U.S. Supreme Court May Announce that it Will Hear Campaign Finance Case on Jan. 22

On December 21, 2006, a 3-judge U.S. District Court in Washington, DC, invalidated part of the McCain-Feingold act. According to a web page that covers the U.S. Supreme Court, that Court may consider the federal government’s appeal at its January 19 conference. Results of the conference will be made known on January 22. The case is Federal Election Commission v Wisconsin Right to Life, no. 06-969. A parallel case is Senator John McCain v Wisconsin Right to Life, no. 06-970.

U.S. Supreme Court Receives Opposition Brief in Ballot Access Case

On January 12, the U.S. Supreme Court received the opposition brief in New York State Bd. of Elections v Lopez Torres, no. 06-766. If the state of New York wishes to rebut it, that brief must be submitted in the next two weeks. The U.S. Supreme Court will then probably decide in early March whether to hear New York’s appeal.

During August and September 2006, three U.S. Courts of Appeals struck down a state ballot access law. The three cases were from New York, Ohio and Illinois. It seems likely that neither Ohio nor Illinois will ask for U.S. Supreme Court review. Therefore, if the U.S. Supreme Court hears a ballot access case in 2007(because a state asked it to), New York is the obvious candidate.

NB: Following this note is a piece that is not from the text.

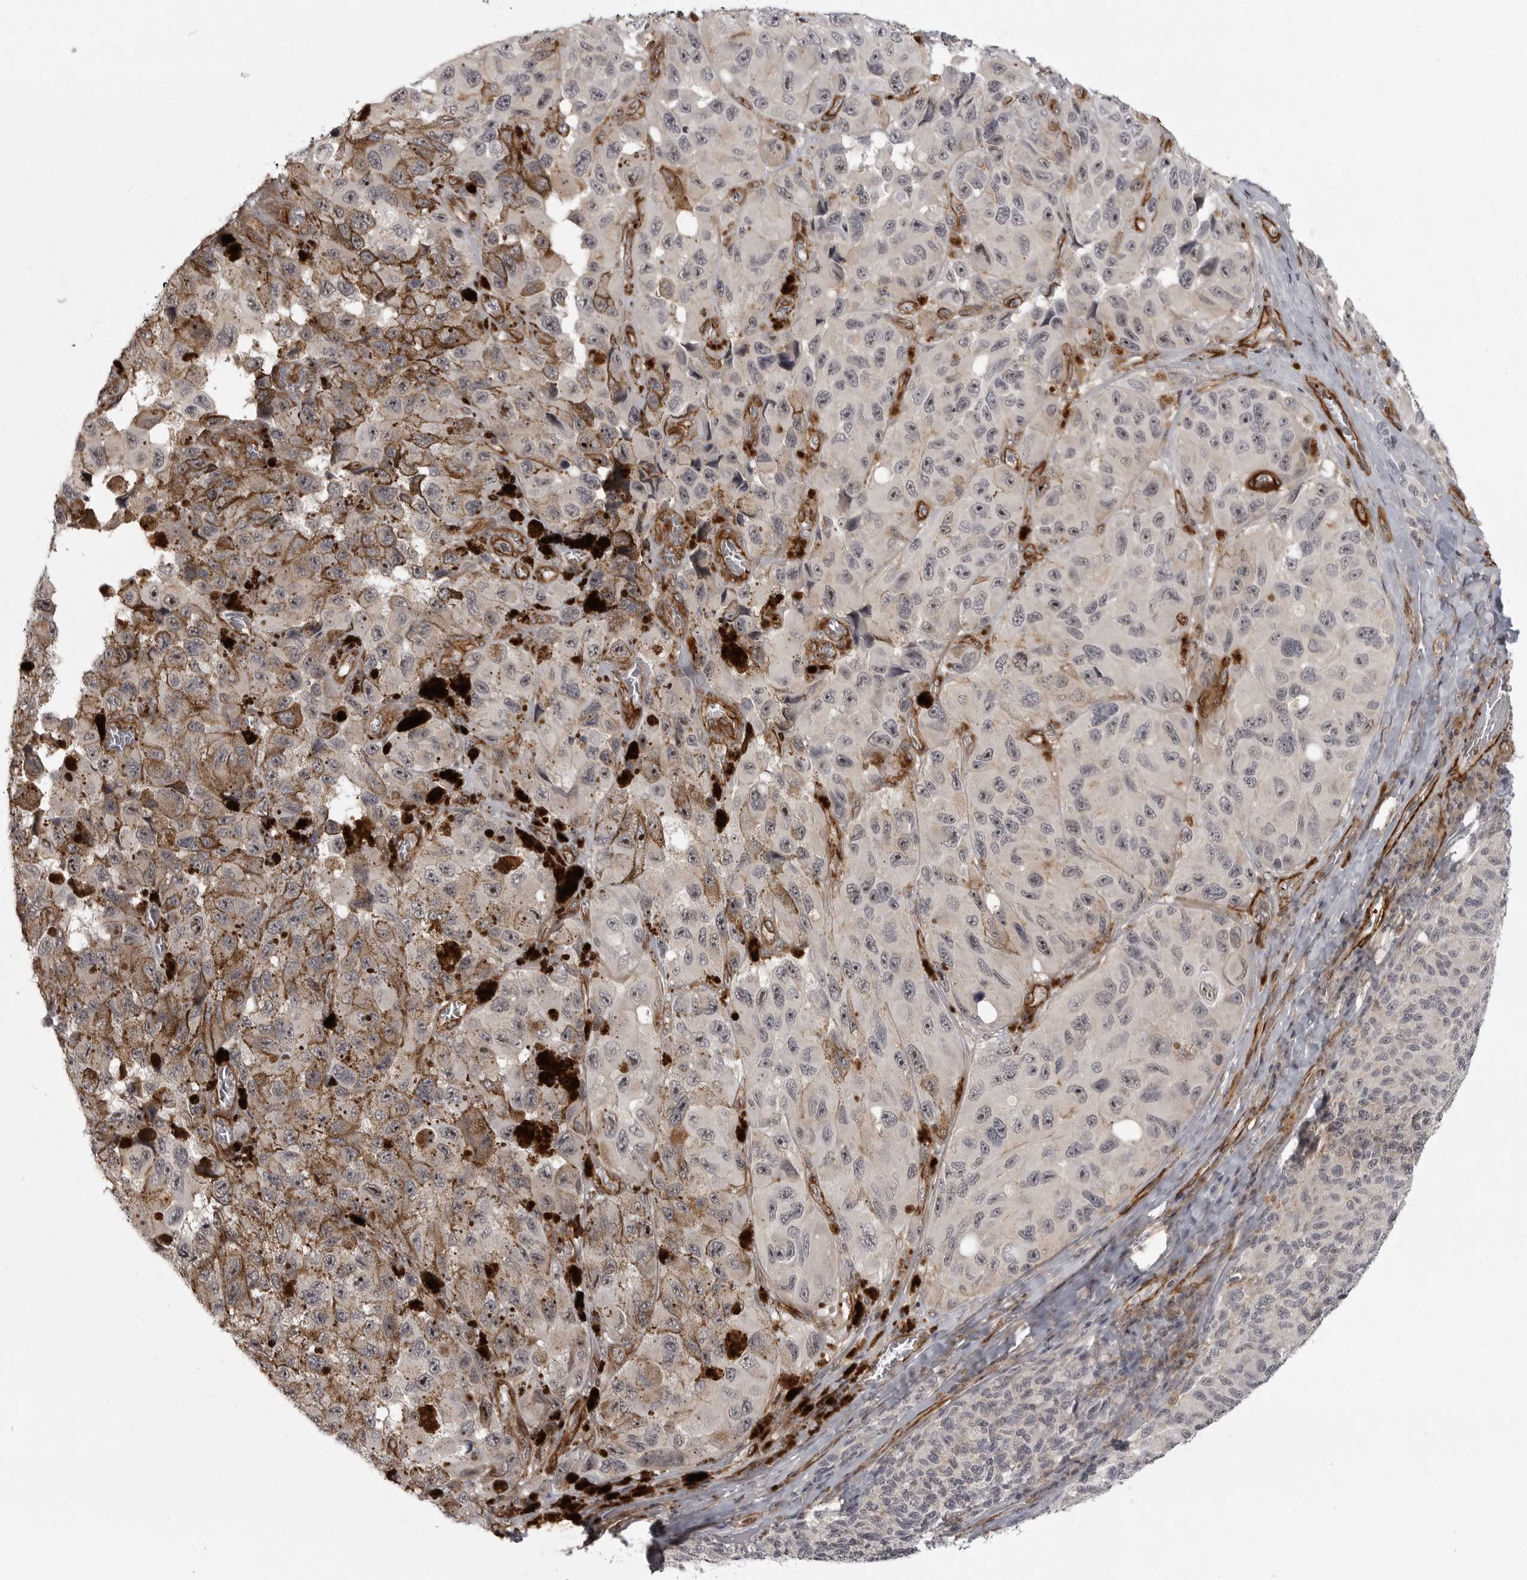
{"staining": {"intensity": "weak", "quantity": "25%-75%", "location": "cytoplasmic/membranous,nuclear"}, "tissue": "melanoma", "cell_type": "Tumor cells", "image_type": "cancer", "snomed": [{"axis": "morphology", "description": "Malignant melanoma, NOS"}, {"axis": "topography", "description": "Skin"}], "caption": "This histopathology image exhibits immunohistochemistry staining of melanoma, with low weak cytoplasmic/membranous and nuclear staining in approximately 25%-75% of tumor cells.", "gene": "TUT4", "patient": {"sex": "female", "age": 73}}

The U.S. Supreme Court has acted in a biased fashion, over the last 23 years, in ballot access cases and in other election law cases. When a state government loses in the court below, the Court almost always hears that state government’s appeal. But when a state wins in the court below, the Court generally refuses to hear the appeal brought by the people opposed to the state law (except when the Democratic or Republican Parties bring an election law appeal to the US Supreme Court, that Court almost always accepts it).

The opposition brief filed in the Lopez Torres case makes it clear that the case is a ballot access case (New York state newspapers frequently misrepresent the case). The issues in the New York case are petition requirements that make it exceedingly difficult to get candidates for Delegate to Judicial Nominating Conventions on the primary ballot of the major parties. The opposition brief describes these petition barriers: “For each prospective delegate, the candidate would have to gather 500 valid signatures of party members residing in the specific Assembly District. As a result, the number of signatures required just to run a slate of delegates across a single Judicial District is several times larger than the number required to get onto the primary ballot for other judicial and non-judicial offices covering the same territory and rivals the number required to run for Governor statewide. In addition, a candidate would need to gather many more than the statutory minimum. Those few candidates who have tried to run alternate slates of delegates have not come close to success…One candidate testified he would have had to recruit ‘several dozen people to work full-time at gathering’ 9,000 signatures over the course of 37 days. The candidate concluded that ‘there was simply no way he could overcome these organizational and financial burdens.”

To read the entire brief, click here.

Oklahoma Ballot Access Bill Introduced

On January 5, Oklahoma State Senator Randy Brogdon introduced SB 28, which lowers the number of signatures for a new party from 5% of the last vote cast, to 5,000 signatures. Between 1924 and 1975, Oklahoma had required 5,000 signatures to recognize a new party, and the state never had more than 4 parties on the ballot (including the Democratic and Republican Parties) in all those years.

SB 28 also lowers the vote test for a party to remain on the ballot from 10% for the top office (president/governor), to 1%. Finally, a group is free to pay $5,000 instead of collecting 5,000 signatures; it chooses whether to pay the money or to collect the signatures.

Internal Prohibition Party Battle Has Court Hearing on January 16

The dispute over which faction of the national Prohibition Party is the “legitimate” faction has a court hearing on January 16 in Media, Pennsylvania, at the Delaware County Courthouse. It starts at 10 a.m. The case is titled Residuary Trust Under Will of George Pennock, no. 114-1937. Normally a court would not be involved in an intra-party dispute, but in this case, a court must be involved, because the national party has been the recipient of an trust payment (set up in 1930), and only a court can tell the bank where send the money.